The film is based on a German play found by actor Hussein Sedki, while the screenplay and song lyrics were from the pen of Abo El Seoud El Ebiary. Casting actors with whom Akef had worked before, Fawzi was able to situate the story in a more Egyptian context.

Fawzi had returned from vacation in Beirut to attend the premiere in Cairo alongside Akef and Mohsen Sarhan.
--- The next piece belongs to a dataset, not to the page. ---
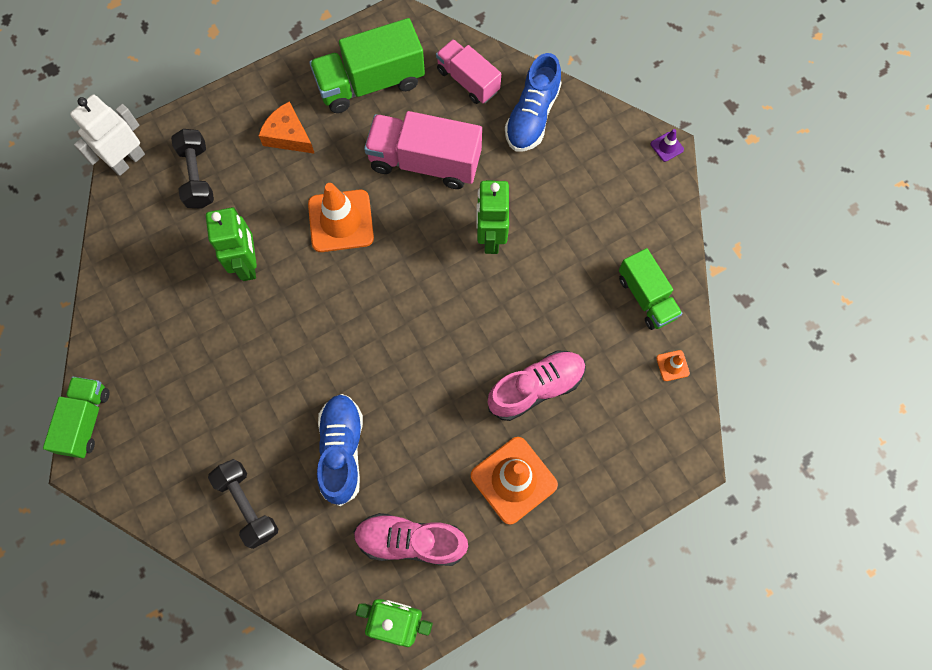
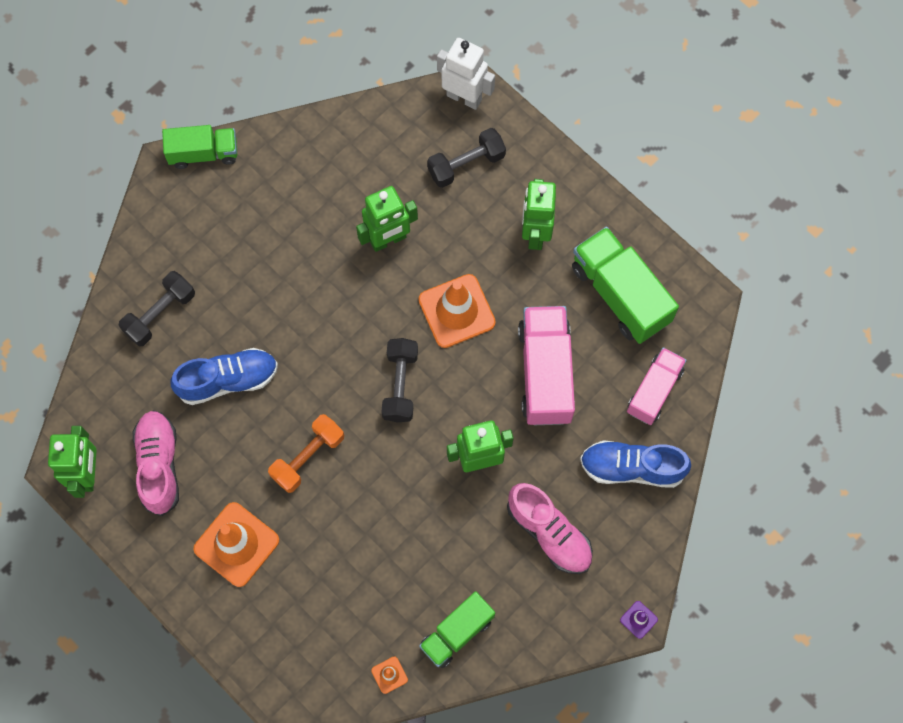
camera: 75 degrees right, 0 degrees up
(288, 136) = (535, 233): orange cheese -> green robot
(397, 288) = (400, 385): none -> black dumbbell
(444, 391) = (308, 457): none -> orange dumbbell
(536, 388) = (332, 543): pink shoe -> pink shoe (549, 533)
Sarhan proposed to her afterwards, but she refused and married Fawzi, with whom she would divorce in 1958.

==Songs==

Songs in score
| Title | Lyricist | Composer | Singer |  |
|---|---|---|---|---|
| “الحب” (“Love”) | Abo El Seoud El Ebiary | Ezzat al-Jahili | Naima Akef |  |
| “فرجت” (“Furigat”) | Abo El Seoud El Ebiary | Ali Farraj | Naima Akef |  |
| “أنا رقاصة” (“I Am a Dancer”) | Abo El Seoud El Ebiary | Ezzat al-Jahili | Naima Akef |  |
| “ورد وياسمين” (“Roses and Jasmine”) | Abo El Seoud El Ebiary | Ahmed Sabra | Salah Abdelhamid |  |
| “كليوباترا” (“Cleopatra”) | Mustafa al-Sayyid | Ahmed Sabra | Naima Akef and Fatima Ali |  |
| “البحارة” (“Sailors”) | Mustafa al-Sayyid | Ezzat al-Jahili | Naima Akef |  |

==Reception==
Film critic Sami el-Salamouny wrote of Hussein Fawzi:

Hussein Fawzi was one of the few true specialists of musical cinema…He built the entire story around maximizing the number of song-and-dance numbers for Naima Akef…In 1951, he presented the ultimate showcase of this work with her in the movie Furigat.

Waseem Afifi wrote for the website تراثيات (“Heritage”) the article “زوج نعيمة عاكف الموهوب الذي لم ينال الشهرة” (“Naima Akef’s Talented Husband, Who Did Not Achieve Fame”):

Hussein Fawzi…one of the great directors who, despite their talent, did not find fame compared to his contemporaries…The year 1949 is considered a turning point in his life when he met actress Naima Akef, who was raised in her family’s circus since her birth in 1922...Fascinated by belly dance, she became the star of the KitKat Club in Cairo at the age of sixteen…Director Abbas Kamel, Fawzi’s brother, brought him to watch her perform, beginning an endless fascination of Fawzi’s with performing arts such as dancing, singing, acrobatics, acting, and the circus.

Afifi notes the director's work to bring Akef's potential to the silver screen as “a slum girl seeking to employ her family in the theatre in the movie Furigat.” Continuing to narrate the director and his star's artistic and personal relationship, he writes:

He presented her in 1957 in the role of an exotic Roma who falls in love with a wealthy young man in Tamr Henna, and in 1958 as a girl in the Al-Alam neighborhood on Mohammed Ali Street in I Love You, Hassan, the couple’s last collaboration before their divorce.

The magazine Al-Hilal wrote that the success of the duo of Mohsen Sarhan and Naima Akef earned them “the cover of [local film publication literally meaning “star”] Al-Kawakeb Magazine on July 1, 1951, for their work in Furigat.